Deep learning: Maps of nADC, nFA, CNI, CCrI, and nFLAIR and tumor ROI from pre-RT scan were used as input for the convolutional encoder-decoder neural networks, a 3D 4-stages-UNET architecture^7,8 (Figure 2). The output was the tumor ROI (including the CEL and T2L) at the progression time point. We trained the network using dice loss, Tversky loss, focal Tversky loss, and binary cross-entropy loss. The best performing model was obtained using focal Tversky loss with 5e-5 learning rate. Models were trained and validated on 33 patients and tested on the remaining 9 patients. Sensitivity, specificity, dice coefficient, Tversky coefficient (TC, Figure 2), and the newly derived Individualized progression coverage coefficient (PCC, Figure 2) between the model output and the ground truth progression were used to evaluate the deep learning model compared to: 1) a hypothetical treatment plan that only treats the pre-RT lesion; 2) the standard-of-care 2cm expansion of pre-RT lesion; and 3) the output of a separate model trained using only anatomical images.

RESULTS & DISCUSSION

Machine learning: Figure 3 shows ROC curves for voxel-based predictions of CEL (A-C) and T2L (D-F) progression.
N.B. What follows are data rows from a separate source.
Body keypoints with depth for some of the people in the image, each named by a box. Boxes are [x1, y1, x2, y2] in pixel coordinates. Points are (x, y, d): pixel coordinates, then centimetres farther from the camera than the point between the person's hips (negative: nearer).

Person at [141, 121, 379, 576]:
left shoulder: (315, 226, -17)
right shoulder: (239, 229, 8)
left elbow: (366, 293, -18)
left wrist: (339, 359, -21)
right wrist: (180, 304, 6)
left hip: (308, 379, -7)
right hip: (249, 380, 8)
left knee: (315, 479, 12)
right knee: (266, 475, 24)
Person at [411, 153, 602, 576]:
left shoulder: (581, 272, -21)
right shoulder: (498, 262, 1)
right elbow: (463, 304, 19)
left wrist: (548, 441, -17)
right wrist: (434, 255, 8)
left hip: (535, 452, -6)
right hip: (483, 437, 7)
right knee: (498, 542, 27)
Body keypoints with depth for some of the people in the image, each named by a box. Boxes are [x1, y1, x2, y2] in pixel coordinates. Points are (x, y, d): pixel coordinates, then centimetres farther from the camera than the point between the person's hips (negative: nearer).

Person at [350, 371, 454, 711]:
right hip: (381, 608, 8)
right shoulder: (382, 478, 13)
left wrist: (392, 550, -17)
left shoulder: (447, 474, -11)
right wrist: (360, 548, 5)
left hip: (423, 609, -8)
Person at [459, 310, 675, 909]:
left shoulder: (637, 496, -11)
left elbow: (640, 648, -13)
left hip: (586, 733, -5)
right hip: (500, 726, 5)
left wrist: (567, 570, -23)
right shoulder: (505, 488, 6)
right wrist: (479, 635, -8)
Although similar performance was observed across time when predicting T2-lesion progression, the CEL model performed very well for patients who progressed before 11 months (AUC=0.95), but performed poorly (AUC=.074) for patients who progressed later. This suggests that time to progression should be accounted for in subsequent modeling. While baseline choline, creatine, and NAA were all relevant in predicting either type of progression, ADC and lipid were relevant only in CEL progression and baseline T2-FLAIR for only T2L progression.
Deep learning: Figure 4 summarizes the results of all models. The SOC 2cm expansion achieves the highest sensitivity but also the lowest specificity, overtreating the normal-appearing brain. Our deep learning model outperformed all other target volumes covering the progressed lesion, with the highest Dice, Tversky, and PCC scores. Visual comparison of resulting target volumes in 2 example patients are shown in Figure 5, with our model performing the best at covering the extent of progression.

CONCLUSION

This study demonstrated the feasibility of using pre-treatment diffusion-weighted and metabolic MRI with machine learning to predict future regions of tumor progression. CEL progression was more challenging to predict with a longer time from treatment, suggesting that time to progression should be added in subsequent modeling. Our deep learning model using multi-parametric MRI performed better than the current practice of uniform 2cm expansion for RT treatment planning and no expansion, suggesting that multi-parametric MRI with deep learning predictive model has the potential to improve RT treatment planning.